I tried -Ddatomic.readConcurrency=1000
also, without much effect. (Well, it went from 30.8 s to 28.8 s, not sure if I just got lucky.)
may just be luck, I think the latency is the bottleneck. The storage retrieval component of the query just being masked by the extremely fast storage access in the primary config.
Do you have other tricks that may speed up the connect and first query? Or do our people in Oregon just have to get used to long startup times? (This is for dev work and ad-hoc analysis; we don't have Datomic peers on production servers in the west.)

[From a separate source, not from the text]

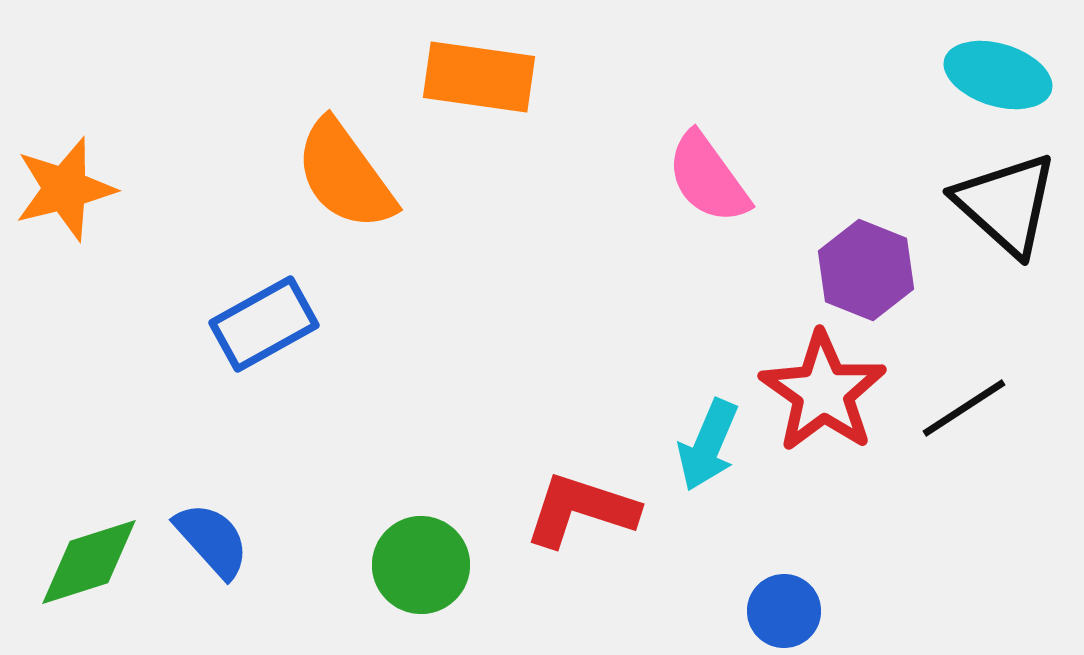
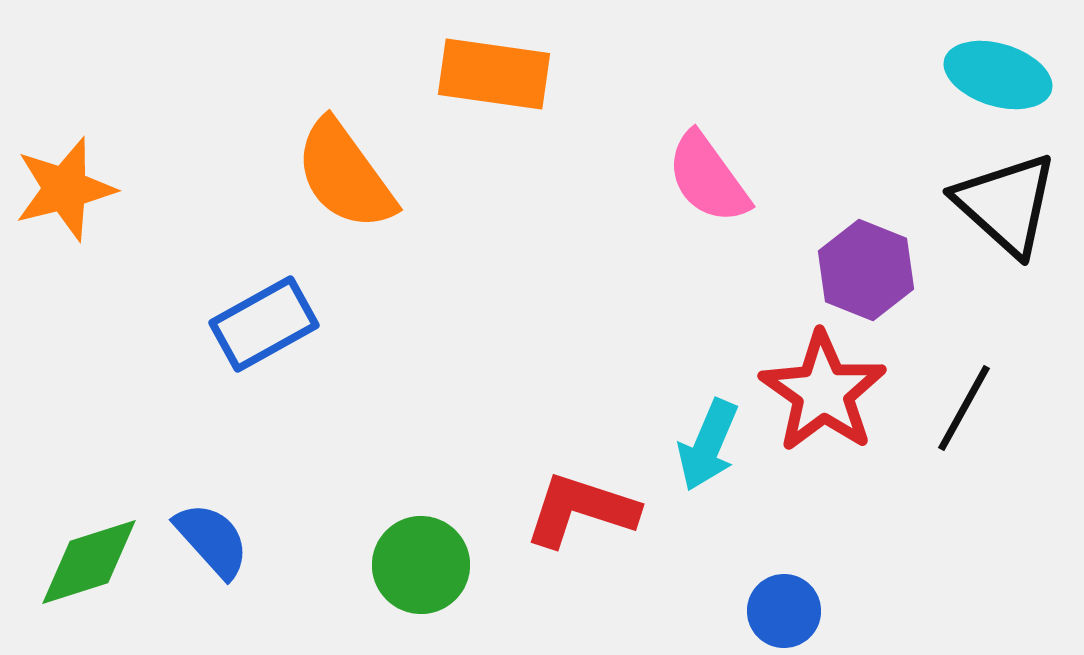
orange rectangle: moved 15 px right, 3 px up
black line: rotated 28 degrees counterclockwise
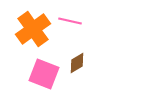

the usual answer for reducing latency in population the object cache is memcached ( http://docs.datomic.com/caching.html#memcached ) but not sure you’ll want to configure it for the dev work and ad-hoc analysis situation you describe. I’m not sure where the costs with the queries are being made perf wise.
i.e. if it’s intermediate reps and joins, narrowing, etc. or if your clauses match a ton of results that have to be then passed on. You could throw up a REST server to return query results for ad hoc analysis and submit queries to the endpoints, that way the peer stays warm, though I’m not sure that would save you much trouble if you’re getting really large result sets.
some of the costly queries may be able to be tuned via clause re-ordering, or strategies for handling time/tx provenance if those are a component?